### DIRECTIONS FOR THIS TASK:
Transcribe the data below verbatim from the line with "#434153; stroke: #636275;" to the line with "375,62 L 438,76". Include both of those lines.
━━ RECORDS PROVIDED ━━
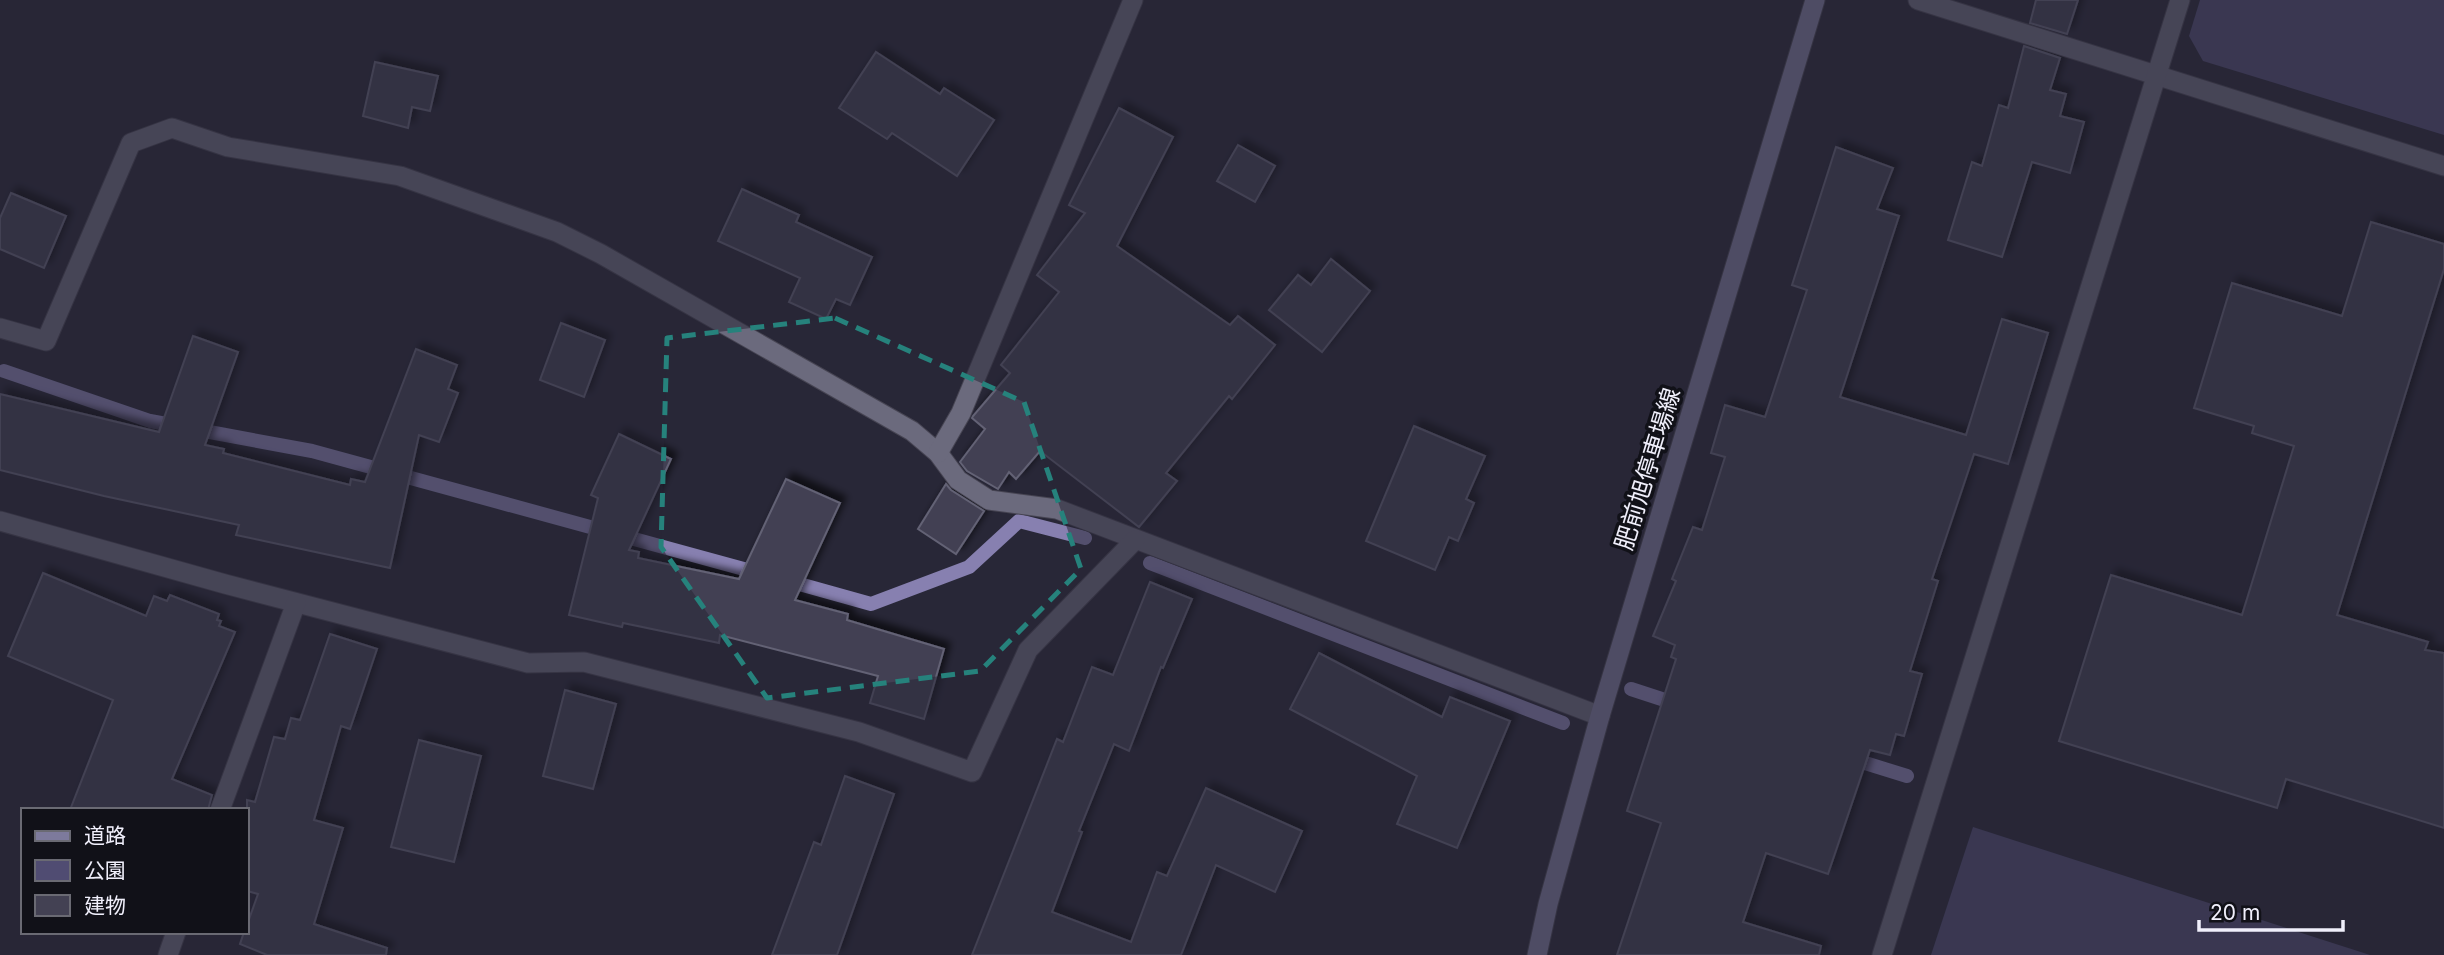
<svg xmlns="http://www.w3.org/2000/svg" width="2444" height="955" font-family="Inter,'Noto Sans JP',sans-serif">
	<style>
		.green { fill: #504c72 }
		.lines { fill: none; stroke-linecap: round; stroke-linejoin: round }
		.stream { stroke: #8780b0; stroke-width: 14 }
		.building { fill: #434153; stroke: #636275; stroke-width: 2; filter: url(#shadow) }
		.minor-casing { stroke: #474553; stroke-width: 21 }
		.secondary-casing { stroke: #474553; stroke-width: 21 }
		.minor { stroke: #6b6a7d; stroke-width: 19 }
		.secondary { stroke: #7d7a9c; stroke-width: 19 }
		.marked { fill: none; stroke: #26827c; stroke-width: 5; stroke-dasharray: 14 9; stroke-linejoin: round }
		.labels { text-anchor: middle; stroke-width: 7; stroke-linejoin: round; paint-order: stroke }
		.street-label { font-size: 24px; fill: #f0effb; stroke: #111118 }
	</style>
	<defs>
		<filter id="shadow"><feDropShadow dx="6" dy="-6" stdDeviation="3.5" flood-color="#0009"/></filter>
	</defs>
	<rect width="100%" height="100%" fill="#282737"/>
	<!-- green -->
	<g class="green">
		<path d="M 2200,0 L 2444,0 L 2444,135 L 2203,61 L 2189,36 Z"/>
		<path d="M 1973,827 L 2370,955 L 1931,955 Z"/>
	</g>
	<g class="lines">
		<!-- stream -->
		<g class="stream">
			<path d="M 4,371 L 150,421 L 312,451 L 762,574"/>
			<path d="M 1150,563 L 1563,723"/>
			<path d="M 785,580 L 871,604 L 969,567 L 1019,521 L 1085,538"/>
			<path d="M 1631,689 L 1680,705"/>
			<path d="M 1849,758 L 1907,776"/>
		</g>
	</g>
	<!-- building -->
	<g class="building">
		<path d="M 2036,0 L 2078,0 L 2067,34 L 2030,23 Z"/>
		<path d="M 2024,46 L 2060,58 L 2050,90 L 2066,94 L 2060,116 L 2084,122 L 2070,173 L 2032,162 L 2002,257 L 1948,240 L 1972,162 L 1982,166 L 1999,105 L 2008,108 Z"/>
		<path d="M 876,52 L 940,94 L 944,88 L 994,120 L 957,176 L 892,133 L 887,139 L 839,108 Z"/>
		<path d="M 375,62 L 438,76 L 430,111 L 412,107 L 408,128 L 363,116 Z"/>
		<path d="M 1119,108 L 1173,137 L 1117,246 L 1230,325 L 1238,316 L 1275,345 L 1232,399 L 1229,396 L 1166,473 L 1177,481 L 1139,527 L 1040,451 L 1016,479 L 1009,472 L 998,489 L 967,471 L 960,462 L 985,429 L 972,418 L 973,416 L 1010,373 L 1001,365 L 1059,292 L 1037,275 L 1085,213 L 1069,205 Z"/>
		<path d="M 1238,145 L 1275,166 L 1255,202 L 1217,181 Z"/>
		<path d="M 1836,147 L 1893,168 L 1877,209 L 1899,216 L 1840,397 L 1966,435 L 2002,319 L 2048,333 L 2008,464 L 1974,454 L 1932,579 L 1938,581 L 1910,671 L 1922,674 L 1904,736 L 1896,734 L 1890,755 L 1870,750 L 1828,874 L 1766,853 L 1743,922 L 1821,946 L 1819,955 L 1617,955 L 1661,823 L 1627,811 L 1676,659 L 1671,657 L 1675,645 L 1653,636 L 1676,581 L 1672,579 L 1693,527 L 1702,530 L 1725,457 L 1711,453 L 1725,405 L 1765,417 L 1807,290 L 1792,285 Z"/>
		<path d="M 742,189 L 799,215 L 796,222 L 872,257 L 850,305 L 836,299 L 826,319 L 789,302 L 800,278 L 718,241 Z"/>
		<path d="M 11,193 L 66,216 L 44,268 L 0,249 L 0,218 Z"/>
		<path d="M 2371,222 L 2444,244 L 2444,269 L 2337,615 L 2428,642 L 2425,650 L 2444,653 L 2444,828 L 2286,779 L 2277,808 L 2059,741 L 2111,575 L 2242,615 L 2294,446 L 2252,433 L 2254,426 L 2194,408 L 2232,283 L 2342,316 Z"/>
		<path d="M 1331,259 L 1370,291 L 1322,352 L 1269,310 L 1298,275 L 1311,285 Z"/>
		<path d="M 561,323 L 605,340 L 584,397 L 540,380 Z"/>
		<path d="M 193,336 L 238,352 L 205,445 L 224,449 L 223,453 L 350,485 L 351,479 L 365,482 L 416,349 L 457,365 L 448,389 L 458,393 L 439,442 L 419,435 L 390,568 L 236,535 L 239,525 L 104,496 L 0,470 L 0,394 L 159,432 Z"/>
		<path d="M 1414,426 L 1485,456 L 1466,499 L 1474,503 L 1458,541 L 1449,537 L 1435,570 L 1366,541 Z"/>
		<path d="M 619,434 L 671,459 L 629,550 L 639,552 L 638,558 L 739,579 L 786,479 L 840,503 L 795,600 L 848,614 L 847,620 L 944,649 L 924,719 L 870,703 L 878,676 L 720,635 L 719,643 L 623,623 L 622,627 L 569,615 L 598,498 L 591,495 Z"/>
		<path d="M 946,484 L 951,490 L 984,511 L 956,554 L 918,529 Z"/>
		<path d="M 43,573 L 146,616 L 154,596 L 167,601 L 170,595 L 219,614 L 217,620 L 221,621 L 219,626 L 235,632 L 172,779 L 212,795 L 208,810 L 70,810 L 113,700 L 8,656 Z"/>
		<path d="M 1150,582 L 1192,599 L 1163,668 L 1161,667 L 1129,751 L 1114,744 L 1079,831 L 1082,832 L 1052,912 L 1131,942 L 1157,872 L 1167,876 L 1206,788 L 1302,831 L 1275,892 L 1216,865 L 1181,955 L 972,955 L 1057,739 L 1063,742 L 1092,667 L 1113,675 Z"/>
		<path d="M 330,634 L 377,649 L 350,729 L 341,726 L 314,820 L 343,828 L 314,924 L 387,948 L 386,955 L 267,955 L 240,944 L 244,932 L 247,932 L 247,925 L 258,894 L 247,891 L 247,800 L 255,802 L 274,737 L 285,739 L 291,718 L 300,720 Z"/>
		<path d="M 1319,653 L 1442,717 L 1450,697 L 1510,721 L 1457,848 L 1397,824 L 1417,776 L 1290,709 Z"/>
		<path d="M 565,690 L 616,704 L 593,789 L 543,776 Z"/>
		<path d="M 419,740 L 481,756 L 454,862 L 391,847 Z"/>
		<path d="M 845,776 L 894,794 L 837,955 L 772,955 L 814,842 L 821,845 Z"/>
	</g>
	<g class="lines">
		<defs>
			<g id="minor">
				<path d="M 1918,0 L 2444,166"/>
				<path d="M 0,328 L 46,341 L 131,143 L 172,128 L 228,147 L 400,176 L 557,232 L 601,254 L 912,431 L 938,453 L 958,480 L 989,500 L 1057,509 L 1600,716"/>
				<path d="M 938,453 L 961,413 L 1133,0"/>
				<path d="M 0,521 L 225,584 L 528,663 L 584,662 L 859,732 L 972,772 L 1028,650 L 1135,540"/>
				<path d="M 220,810 L 296,603"/>
				<path d="M 168,955 L 176,932"/>
				<path d="M 1882,955 L 2180,0"/>
			</g>
			<path id="secondary" d="M 1537,955 L 1548,904 L 1600,716 L 1815,0"/>
		</defs>
		<!-- minor casing -->
		<use href="#minor" class="minor-casing"/>
		<!-- secondary casing -->
		<use href="#secondary" class="secondary-casing"/>
		<!-- minor -->
		<use href="#minor" class="minor"/>
		<!-- secondary -->
		<use href="#secondary" class="secondary"/>
	</g>
	<!-- marked area -->
	<path d="M0 0H2444V955H0ZM 835,318 L 1024,402 L 1081,569 L 980,671 L 767,698 L 661,547 L 667,338 Z" fill="#282737" fill-opacity=".55" fill-rule="evenodd"/>
	<path class="marked" d="M 835,318 L 1024,402 L 1081,569 L 980,671 L 767,698 L 661,547 L 667,338 Z"/>
	<g class="labels">
		<!-- street labels -->
		<g class="street-label">
			<text transform="translate(1648 469) rotate(-73)" y="8">肥前旭停車場線</text>
		</g>
	</g>
	<!-- legend -->
	<rect x="21" y="808" width="228" height="126" fill="#111118" stroke="#6a6a73" stroke-width="2"/>
	<rect x="35" y="831" width="35" height="10" fill="#7d7a9c" stroke="#6a6a73" stroke-width="2"/>
	<text x="84" y="843" font-size="21" fill="#f0effb">道路</text>
	<rect x="35" y="860" width="35" height="21" fill="#504c72" stroke="#6a6a73" stroke-width="2"/>
	<text x="84" y="878" font-size="21" fill="#f0effb">公園</text>
	<rect x="35" y="895" width="35" height="21" fill="#434153" stroke="#6a6a73" stroke-width="2"/>
	<text x="84" y="913" font-size="21" fill="#f0effb">建物</text>
	<!-- scale -->
	<path d="M2199 920v10h144v-10" fill="none" stroke="#f0effb" stroke-width="3.5"/>
	<text x="2210" y="920" font-size="21" fill="#f0effb" stroke="#111118" stroke-width="5" paint-order="stroke">20 m</text>
</svg>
━━━
### RESULT OF THE EXERCISE:
		.building { fill: #434153; stroke: #636275; stroke-width: 2; filter: url(#shadow) }
		.minor-casing { stroke: #474553; stroke-width: 21 }
		.secondary-casing { stroke: #474553; stroke-width: 21 }
		.minor { stroke: #6b6a7d; stroke-width: 19 }
		.secondary { stroke: #7d7a9c; stroke-width: 19 }
		.marked { fill: none; stroke: #26827c; stroke-width: 5; stroke-dasharray: 14 9; stroke-linejoin: round }
		.labels { text-anchor: middle; stroke-width: 7; stroke-linejoin: round; paint-order: stroke }
		.street-label { font-size: 24px; fill: #f0effb; stroke: #111118 }
	</style>
	<defs>
		<filter id="shadow"><feDropShadow dx="6" dy="-6" stdDeviation="3.5" flood-color="#0009"/></filter>
	</defs>
	<rect width="100%" height="100%" fill="#282737"/>
	<!-- green -->
	<g class="green">
		<path d="M 2200,0 L 2444,0 L 2444,135 L 2203,61 L 2189,36 Z"/>
		<path d="M 1973,827 L 2370,955 L 1931,955 Z"/>
	</g>
	<g class="lines">
		<!-- stream -->
		<g class="stream">
			<path d="M 4,371 L 150,421 L 312,451 L 762,574"/>
			<path d="M 1150,563 L 1563,723"/>
			<path d="M 785,580 L 871,604 L 969,567 L 1019,521 L 1085,538"/>
			<path d="M 1631,689 L 1680,705"/>
			<path d="M 1849,758 L 1907,776"/>
		</g>
	</g>
	<!-- building -->
	<g class="building">
		<path d="M 2036,0 L 2078,0 L 2067,34 L 2030,23 Z"/>
		<path d="M 2024,46 L 2060,58 L 2050,90 L 2066,94 L 2060,116 L 2084,122 L 2070,173 L 2032,162 L 2002,257 L 1948,240 L 1972,162 L 1982,166 L 1999,105 L 2008,108 Z"/>
		<path d="M 876,52 L 940,94 L 944,88 L 994,120 L 957,176 L 892,133 L 887,139 L 839,108 Z"/>
		<path d="M 375,62 L 438,76 L 430,111 L 412,107 L 408,128 L 363,116 Z"/>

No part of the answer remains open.